L’armée israélienne revendique la mort de deux membres du Hezbollah dans le sud-Liban
L'armée affirme que les hommes touchés violaient le cessez-le-feu, dans un contexte de tensions avec les forces de l'ONU

L’armée israélienne a déclaré mercredi que l’armée de l’air avait, en l’espace de deux heures, frappé et tué deux agents liés au Hezbollah dans le sud-Liban.
L’un d’entre eux, identifié comme étant Al-Munim Musa Sweidan, a été tué à Yater, dans le sud du pays.
Selon l’armée, il était le représentant local du Hezbollah, chargé des relations avec les habitants et de l’utilisation par le groupe de propriétés privées pour stocker des armes et mener des activités de surveillance.
Un autre membre des « Brigades de la résistance libanaise » affiliées au Hezbollah a été tué dans une frappe à Chebaa, a précisé l’armée israélienne.
Selon Tsahal, les activités de ces hommes constituaient une violation des accords entre Israël et le Liban.
La veille, des drones israéliens auraient largué des grenades à proximité de membres de la Force intérimaire des Nations Unies au Liban (FINUL), ce que l’ONU et Beyrouth ont condamné avec fermeté.
בתוך שעתיים: חוסלו שני מחבלים של ארגון הטרור חיזבאללה
כלי טיס של חיל האוויר תקף וחיסל מוקדם יותר היום בהכוונת אוגדה 91, את המחבל עבד אלמנעם מוסא סוידאן מארגון הטרור חיזבאללה, במרחב יאטר שבדרום לבנון.

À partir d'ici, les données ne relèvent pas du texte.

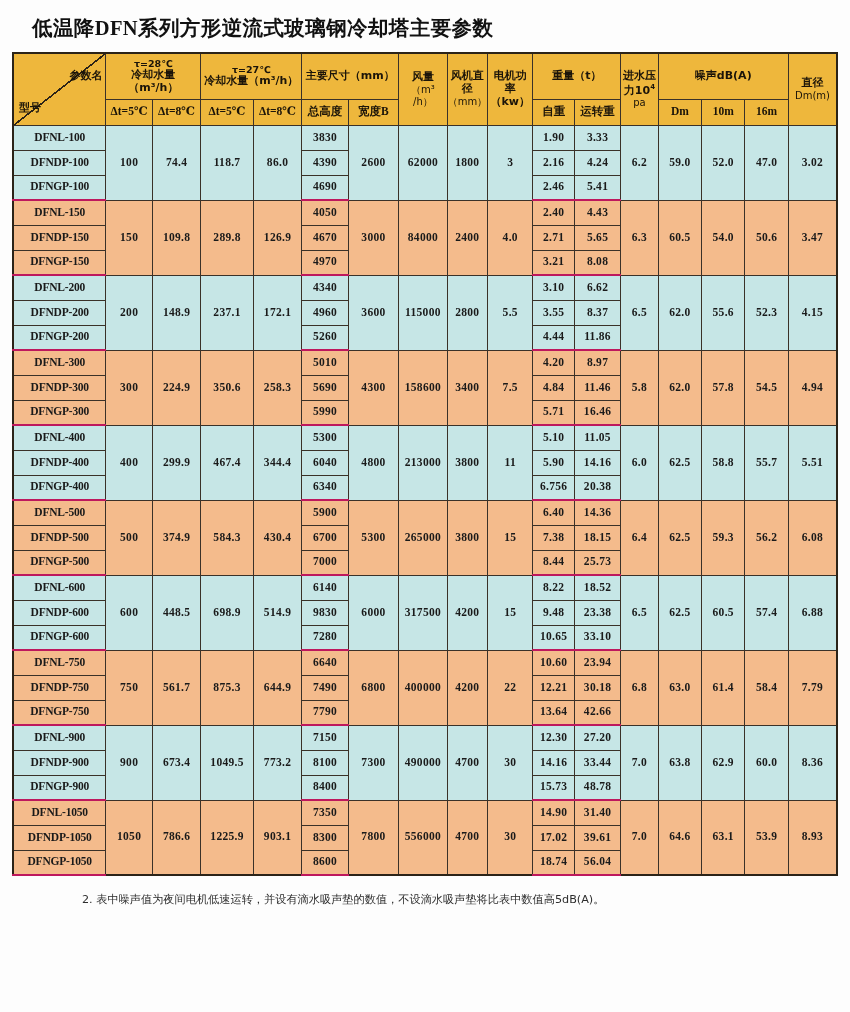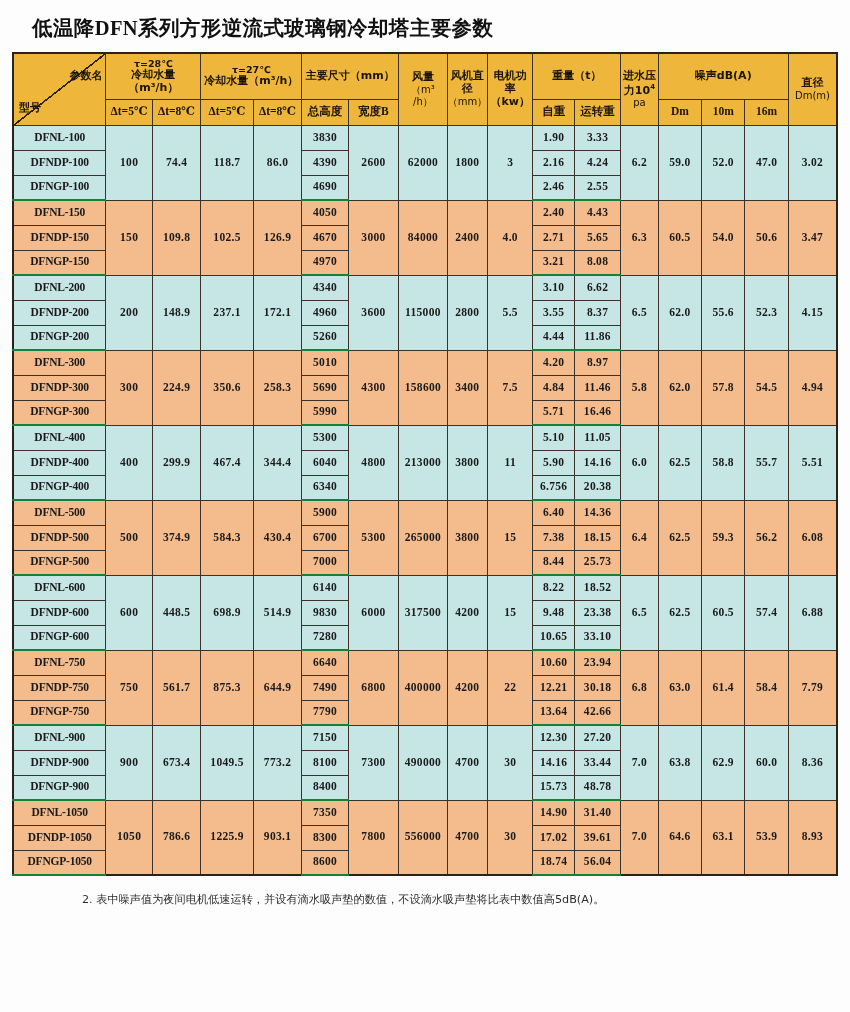--- a/index.html
+++ b/index.html
@@ -88,21 +88,21 @@
   tr.band-a td { background: #c6e6e6; }
   tr.band-b td { background: #f4bb8c; }
   td.model {
     text-align: left;
     padding-left: 5px;
     font-family: "Liberation Serif", "DejaVu Serif", serif;
     font-size: 12.5px;
     letter-spacing: -0.2px;
   }
   td.num { font-size: 12.5px; letter-spacing: 0.3px; }
-  tr.grp-end td { border-bottom: 2px solid #15803d; }
+  tr.grp-end td { border-bottom: 2px solid #be185d; }
 
   
   .notes {
     margin-top: 13px;
     padding-left: 28px;
     font-family: "DejaVu Sans", "Liberation Sans", sans-serif;
     font-size: 11.2px;
     color: #2d2d2d;
     line-height: 1.95;
     font-weight: normal;
@@ -223,27 +223,27 @@
         <tr class="band-a">
           <td class="model">DFNDP-100</td>
           <td class="num">4390</td>
           <td class="num">2.16</td>
           <td class="num">4.24</td>
         </tr>
         <tr class="band-a grp-end">
           <td class="model">DFNGP-100</td>
           <td class="num">4690</td>
           <td class="num">2.46</td>
-          <td class="num">2.55</td>
+          <td class="num">5.41</td>
         </tr>
         <tr class="band-b">
           <td class="model">DFNL-150</td>
           <td class="num" rowspan="3">150</td>
           <td class="num" rowspan="3">109.8</td>
-          <td class="num" rowspan="3">102.5</td>
+          <td class="num" rowspan="3">289.8</td>
           <td class="num" rowspan="3">126.9</td>
           <td class="num">4050</td>
           <td class="num" rowspan="3">3000</td>
           <td class="num" rowspan="3">84000</td>
           <td class="num" rowspan="3">2400</td>
           <td class="num" rowspan="3">4.0</td>
           <td class="num">2.40</td>
           <td class="num">4.43</td>
           <td class="num" rowspan="3">6.3</td>
           <td class="num" rowspan="3">60.5</td>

המחבל שימש כנציג המקומי של ארגון הטרור בכפר יאטר, בתפקידו היה אחראי על הקישור… pic.twitter.com/Q7D6zumXzJ
— צבא ההגנה לישראל (@idfonline) September 3, 2025
L’armée israélienne a expliqué que ses soldats avaient pris des mesures face à une « présence suspecte » et qu’une unité de Tsahal stationnée au niveau d’un poste dans le sud-Liban avait déployé plusieurs grenades assourdissantes pour neutraliser la menace perçue. Elle a indiqué qu’aucun blessé n’était à déplorer.
À l’issue d’une enquête, l’armée israélienne a fait savoir qu’elle avait pu s’expliquer via des canaux de communication militaires prévus pour clarifier l’incident, et que les membres de la FINUL n’avaient à aucun moment fait l’objet de tirs délibérés. Elle a redit avec force que la sécurité des civils et des soldats israéliens demeurait sa priorité absolue.
Selon la FINUL, quatre grenades ont été larguées à proximité d’observateurs chargés de dégager des barrages routiers près de Marwahin : l’une d’entre elles aurait atterri à une vingtaine de mètres et les trois autres à une centaine de mètres des personnels et véhicules de l’ONU.
La FINUL a qualifié l’incident de « l’un des plus graves contre les personnels et biens de la FINUL depuis l’accord de cessation des hostilités de novembre dernier ».
La FINUL, qui patrouille à la frontière sud du Liban avec Israël depuis 1978, a vu son mandat prolongé par le Conseil de sécurité de l’ONU, et ce jusqu’à fin 2026, suivi d’un retrait d’un an.
Le conflit entre Israël et le Hezbollah a éclaté lorsque le groupe terroriste soutenu par l’Iran a commencé à tirer des roquettes sur le nord d’Israël en soutien au Hamas suite au massacre du 7 octobre dans le sud d’Israël, qui a tué 1 200 personnes et fait 251 otages séquestrés à Gaza.
Les tirs de roquette du Hezbollah ont causé l’évacuation de 60 000 habitants du nord d’Israël.
En septembre 2024, Israël a intensifié ses opérations au Liban, ce qui a débouché sur une guerre ouverte entre Israël et le Hezbollah, laquelle s’est terminée par un cessez-le-feu, fin novembre dernier.
Depuis le cessez-le-feu, les soldats israéliens sont demeurés stationnés à plusieurs endroits du sud-Liban et l’armée israélienne affirme mener des frappes en réaction aux violations du cessez-le-feu.